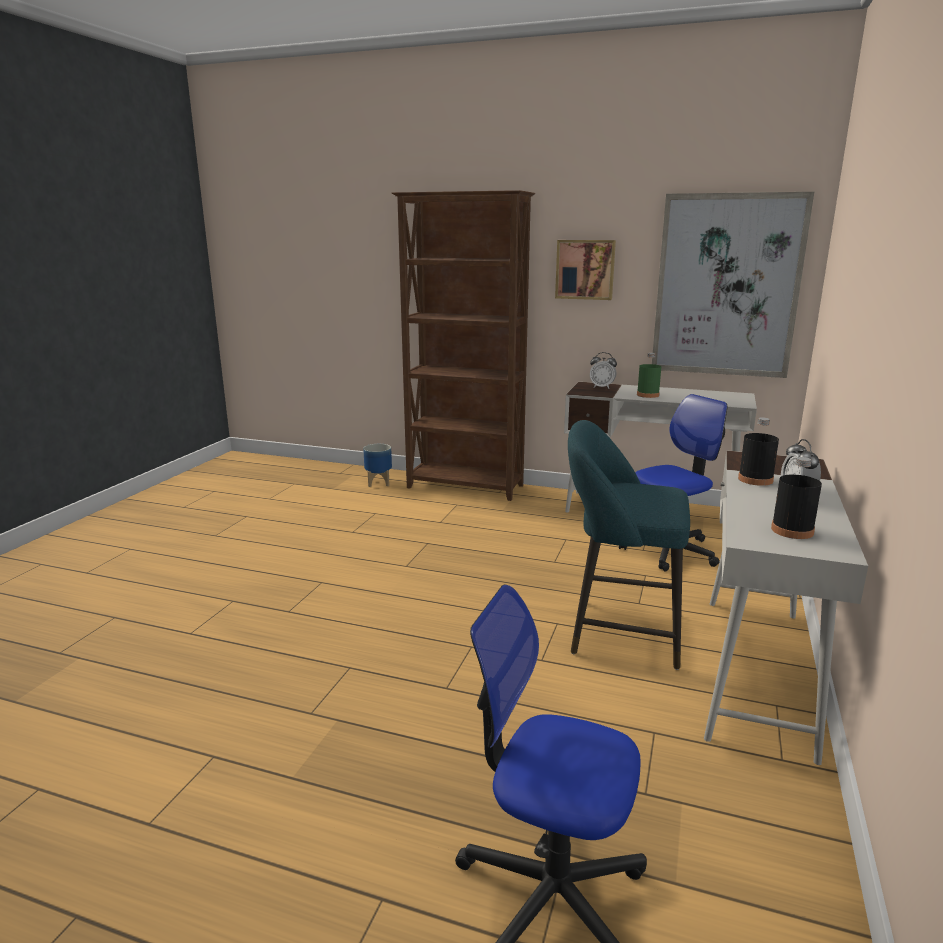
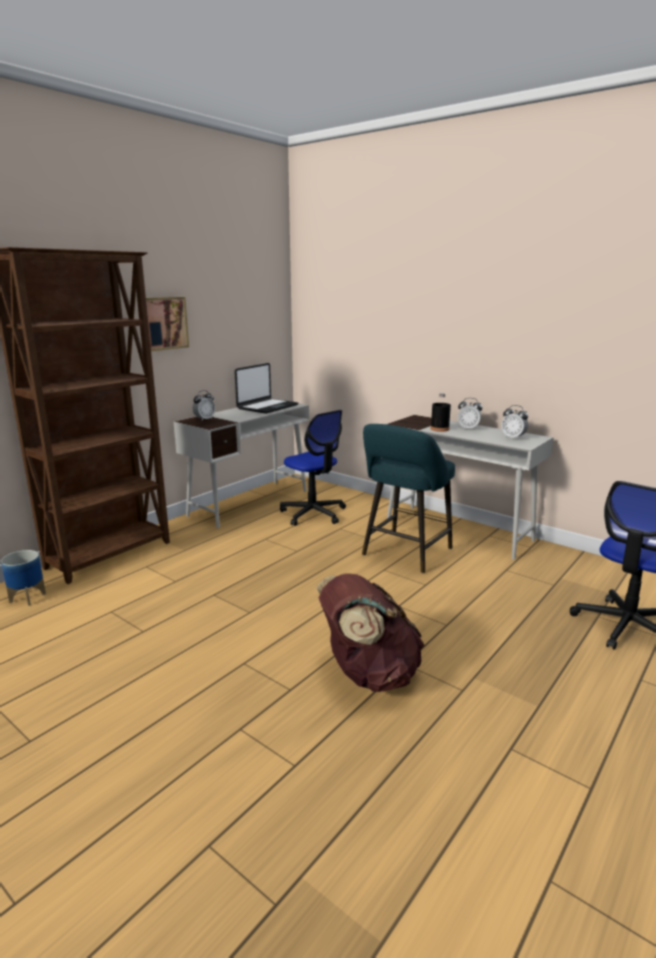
camera: 70 degrees left, 0 degrees up
office chair [619,394,727,571] -> office chair turned 150 degrees clockwise [280,410,346,526]
green bottle [637,353,661,398] -> none
picture [652,192,814,378] -> none
black bottle [771,457,822,539] -> alarm clock [501,405,528,440]
none -> laptop [234,363,298,414]
none -> brown backpack [317,574,425,692]

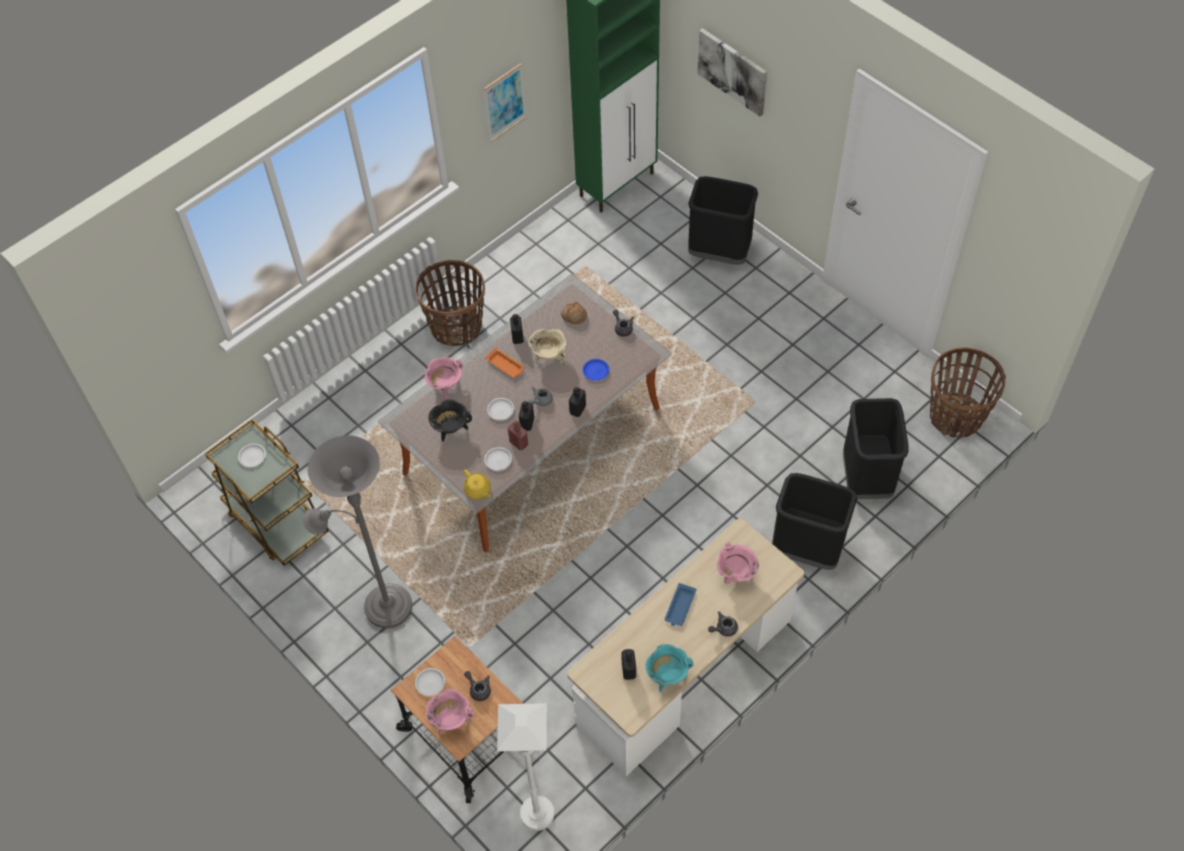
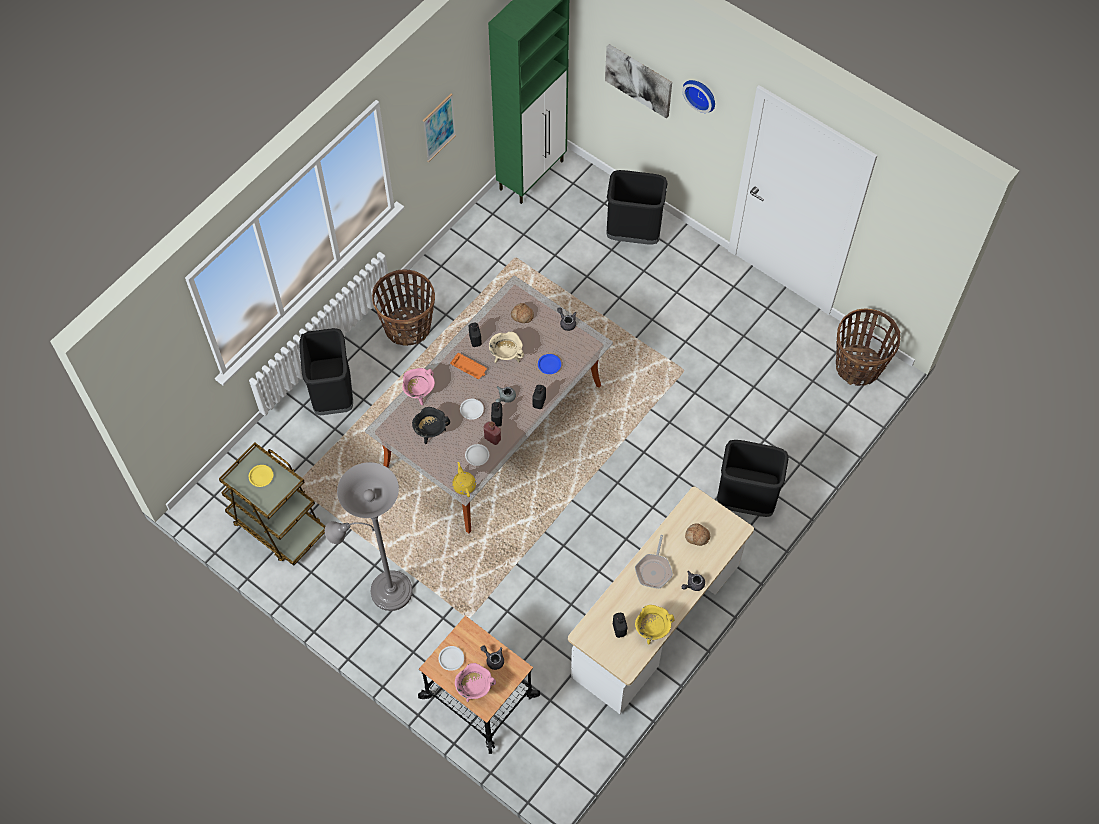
camera: 10 degrees left, 5 degrees up
white plate [238,443,266,467] -> yellow plate [249,465,273,487]
yellow teapot [463,469,491,499] -> yellow teapot turned 150 degrees counterclockwise [452,462,476,497]
white floor lamp [497,703,554,831] -> none
turquoise cooking pot [645,644,694,692] -> yellow cooking pot [635,605,674,644]
blue tray [665,583,696,626] -> frying pan [635,535,673,589]
pink cooking pot [717,542,759,584] -> bread [685,523,710,546]
black trash can [843,398,909,499] -> black trash can moved to [299,328,353,415]
none -> wall clock [682,80,715,113]

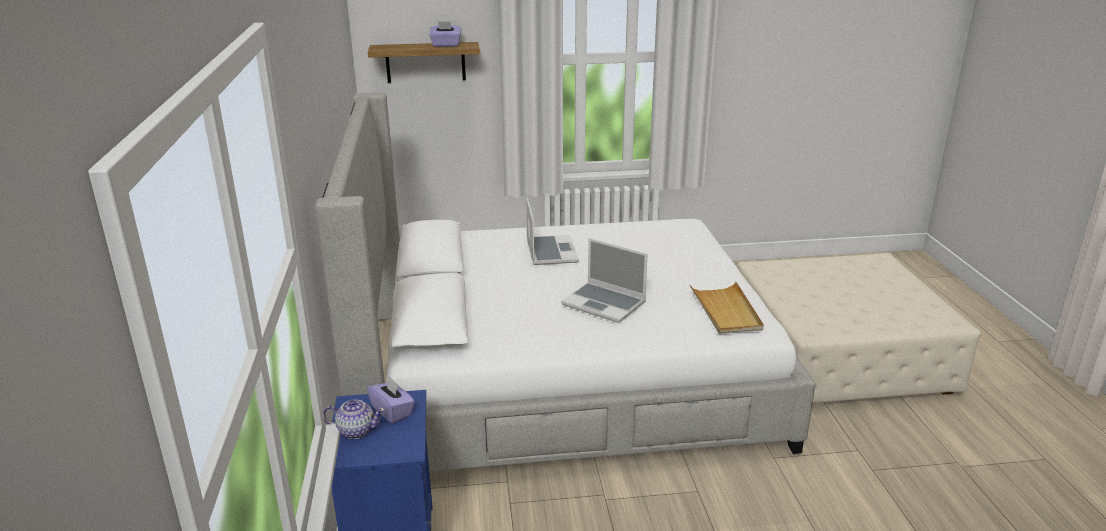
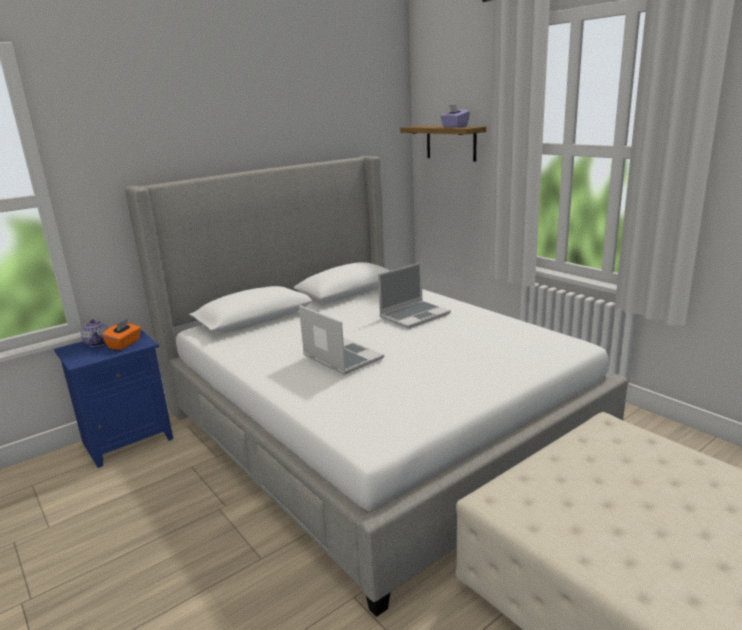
camera: 60 degrees right, 5 degrees down
purple tissue box [367,376,415,424] -> orange tissue box [102,319,141,350]
laptop [561,238,648,323] -> laptop turned 135 degrees clockwise [299,305,384,375]
beige tray [690,282,764,334] -> none

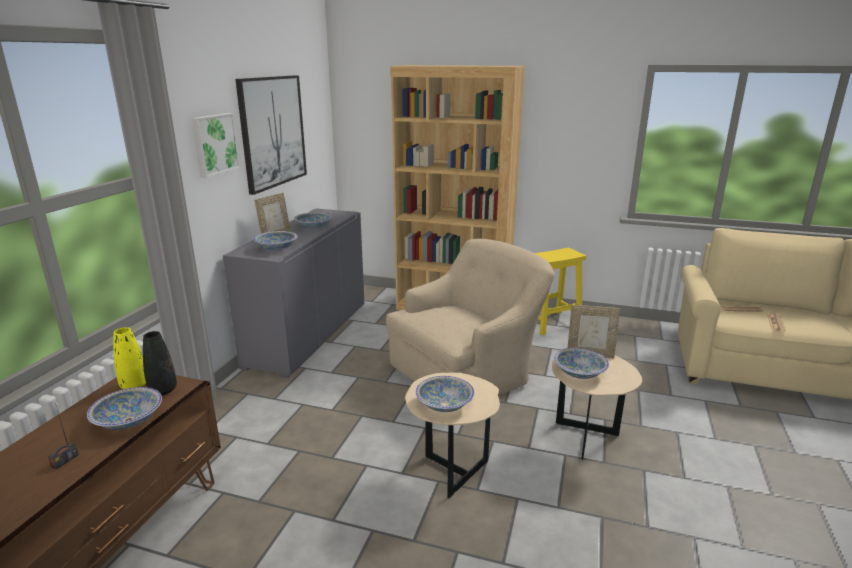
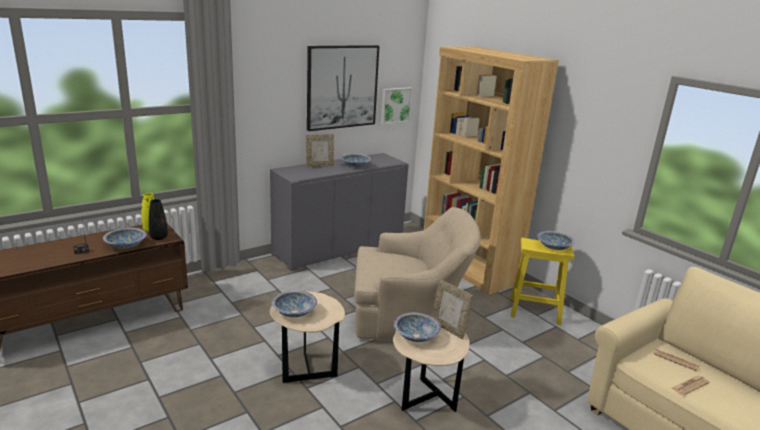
camera: 35 degrees right, 0 degrees up
picture [192,113,240,178] -> picture moved to [381,87,412,124]
bowl [254,231,298,250] -> bowl moved to [537,231,575,250]

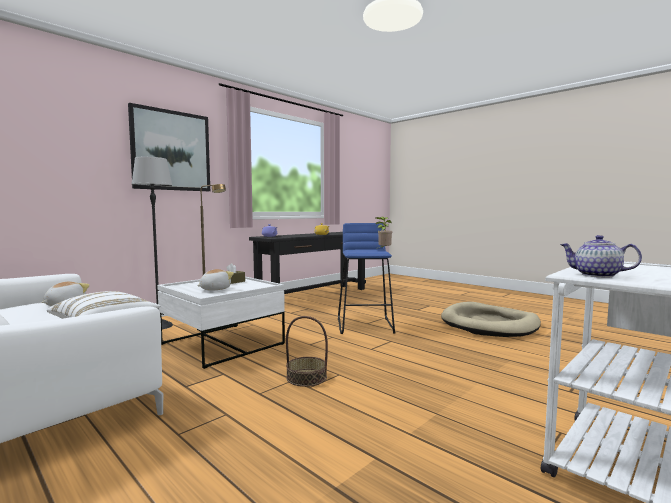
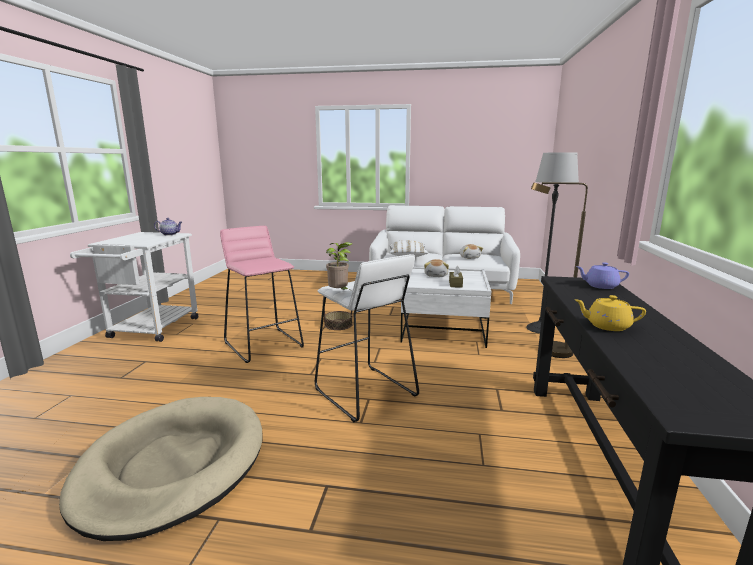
camera: 145 degrees right, 10 degrees up
picture [128,103,210,191] -> none
blue stool [338,223,395,334] -> white stool [315,254,419,422]
none -> pink stool [220,226,304,363]

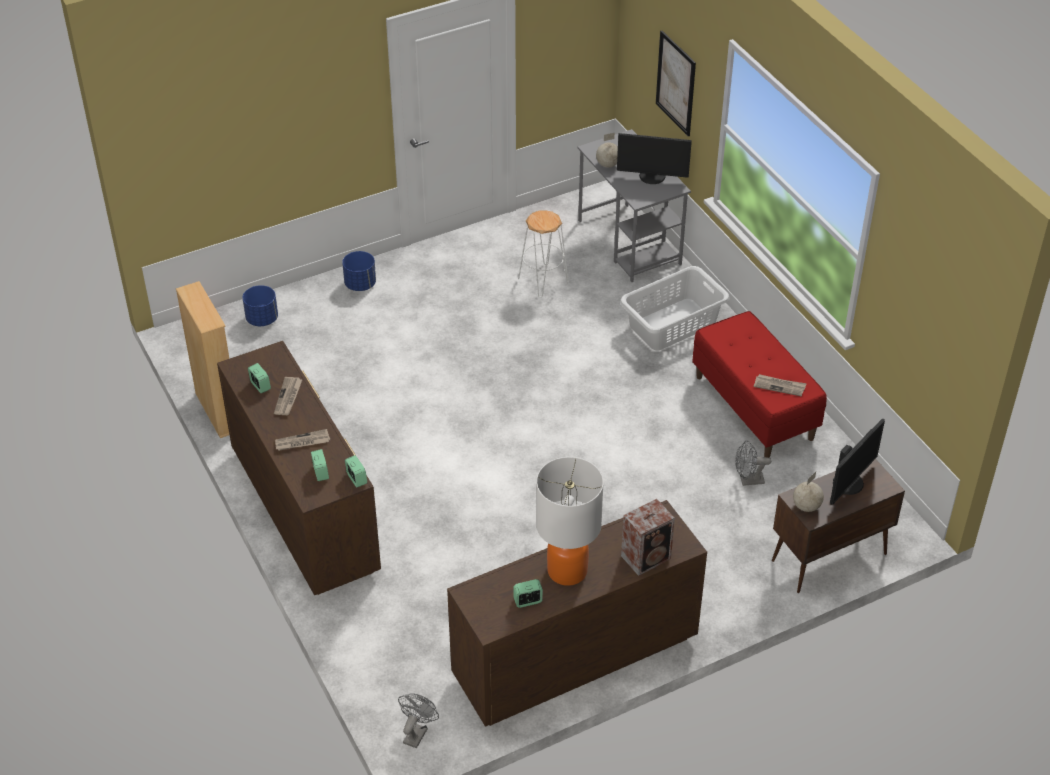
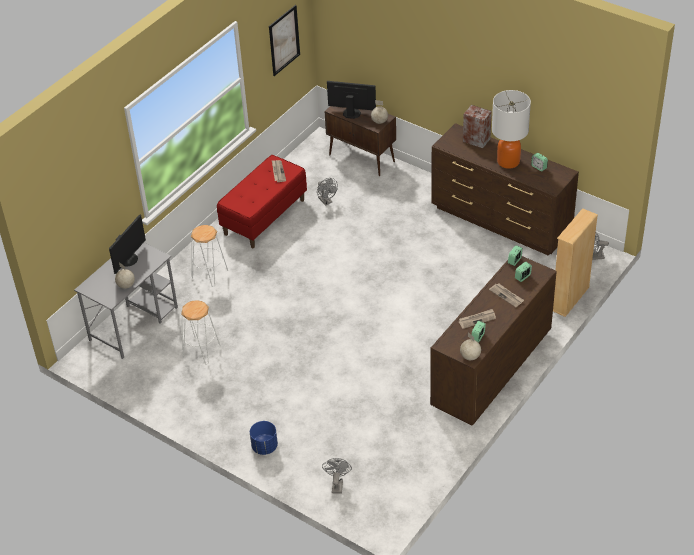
camera: 115 degrees left, 0 degrees up
beige bookcase [176,281,229,438] -> beige bookcase moved to [553,208,598,317]
blue planter [243,285,278,326] -> grey fan [322,458,352,494]
monitor [617,133,692,184] -> monitor turned 45 degrees clockwise [109,214,146,274]
white laundry basket [620,266,729,351] -> white stool [191,225,228,287]
picture [656,31,696,136] -> picture moved to [269,5,300,76]
none -> globe [460,332,481,360]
===
In the copy, omit the pictures and reproduce every entry exactly.

RESULT FOR THIS EXERCISE ▸
camera: 70 degrees left, 0 degrees up
office chair [619,394,727,571] -> office chair turned 150 degrees clockwise [280,410,346,526]
green bottle [637,353,661,398] -> none
picture [652,192,814,378] -> none
black bottle [771,457,822,539] -> alarm clock [501,405,528,440]
none -> laptop [234,363,298,414]
none -> brown backpack [317,574,425,692]

camera: 10 degrees left, 5 degrees up
white plate [238,443,266,467] -> yellow plate [249,465,273,487]
yellow teapot [463,469,491,499] -> yellow teapot turned 150 degrees counterclockwise [452,462,476,497]
white floor lamp [497,703,554,831] -> none
turquoise cooking pot [645,644,694,692] -> yellow cooking pot [635,605,674,644]
blue tray [665,583,696,626] -> frying pan [635,535,673,589]
pink cooking pot [717,542,759,584] -> bread [685,523,710,546]
black trash can [843,398,909,499] -> black trash can moved to [299,328,353,415]
none -> wall clock [682,80,715,113]

camera: 60 degrees right, 5 degrees down
purple tissue box [367,376,415,424] -> orange tissue box [102,319,141,350]
laptop [561,238,648,323] -> laptop turned 135 degrees clockwise [299,305,384,375]
beige tray [690,282,764,334] -> none

camera: 35 degrees right, 0 degrees up
picture [192,113,240,178] -> picture moved to [381,87,412,124]
bowl [254,231,298,250] -> bowl moved to [537,231,575,250]

camera: 145 degrees right, 10 degrees up
picture [128,103,210,191] -> none
blue stool [338,223,395,334] -> white stool [315,254,419,422]
none -> pink stool [220,226,304,363]

camera: 115 degrees left, 0 degrees up
beige bookcase [176,281,229,438] -> beige bookcase moved to [553,208,598,317]
blue planter [243,285,278,326] -> grey fan [322,458,352,494]
monitor [617,133,692,184] -> monitor turned 45 degrees clockwise [109,214,146,274]
white laundry basket [620,266,729,351] -> white stool [191,225,228,287]
picture [656,31,696,136] -> picture moved to [269,5,300,76]
none -> globe [460,332,481,360]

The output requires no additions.